- Directions for this task -
For each entry below, copy the text exactly and leave out any picture.

- Records for this exercise -
Content starts

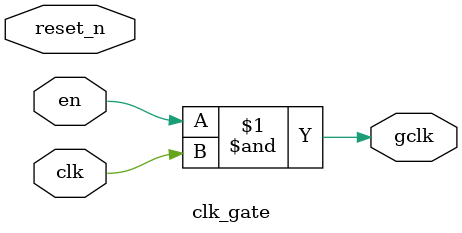
<source format=v>
`timescale 1ps/1ps
module clk_gate (
clk,
reset_n,
en,
gclk
);

input     clk;
input     en;
input reset_n;
output    gclk;

reg 	q;

assign gclk = (en & clk);


endmodule

</source>
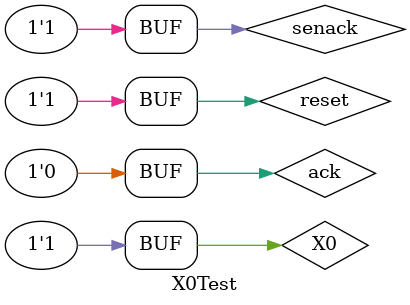
<source format=v>
`timescale 1ns / 1ps


module X0Test;

	// Inputs
	reg ack;
	reg X0;
	reg senack;
	reg reset;

	// Outputs
	wire A;
	wire B;
	wire C;
	wire Cclear;
	wire Dt;
	wire bit0;
	wire bit1;

	// Instantiate the Unit Under Test (UUT)
	X0 uut (
		.ack(ack), 
		.X0(X0), 
		.senack(senack), 
		.reset(reset), 
		.A(A), 
		.B(B), 
		.C(C), 
		.Cclear(Cclear), 
		.Dt(Dt), 
		.bit0(bit0), 
		.bit1(bit1)
	);

	initial begin
		// Initialize Inputs
		ack = 0;
		X0 = 0;
		senack = 0;
		reset = 0;

		// Wait 100 ns for global reset to finish
		#100;
		#100;
		reset = 1;
		#100;
      X0 = 1;
		#100;
		ack =1;
		#100;
		ack = 0;
		#100;
		ack = 1;
		#100;
		ack = 0;
		#100;
		ack =1;
		#100;
		ack = 0;
		#100;
		ack = 1;
		#100;
		ack = 0;
		#100;
		senack = 1;
		#100;
        
		// Add stimulus here

	end
      
endmodule


</source>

Content ends

- Exercise response -
<source format=v>
`timescale 1ps/1ps
module clk_gate (
clk,
reset_n,
en,
gclk
);

input     clk;
input     en;
input reset_n;
output    gclk;

reg 	q;

assign gclk = (en & clk);


endmodule

</source>
<source format=v>
`timescale 1ns / 1ps


module X0Test;

	// Inputs
	reg ack;
	reg X0;
	reg senack;
	reg reset;

	// Outputs
	wire A;
	wire B;
	wire C;
	wire Cclear;
	wire Dt;
	wire bit0;
	wire bit1;

	// Instantiate the Unit Under Test (UUT)
	X0 uut (
		.ack(ack), 
		.X0(X0), 
		.senack(senack), 
		.reset(reset), 
		.A(A), 
		.B(B), 
		.C(C), 
		.Cclear(Cclear), 
		.Dt(Dt), 
		.bit0(bit0), 
		.bit1(bit1)
	);

	initial begin
		// Initialize Inputs
		ack = 0;
		X0 = 0;
		senack = 0;
		reset = 0;

		// Wait 100 ns for global reset to finish
		#100;
		#100;
		reset = 1;
		#100;
      X0 = 1;
		#100;
		ack =1;
		#100;
		ack = 0;
		#100;
		ack = 1;
		#100;
		ack = 0;
		#100;
		ack =1;
		#100;
		ack = 0;
		#100;
		ack = 1;
		#100;
		ack = 0;
		#100;
		senack = 1;
		#100;
        
		// Add stimulus here

	end
      
endmodule


</source>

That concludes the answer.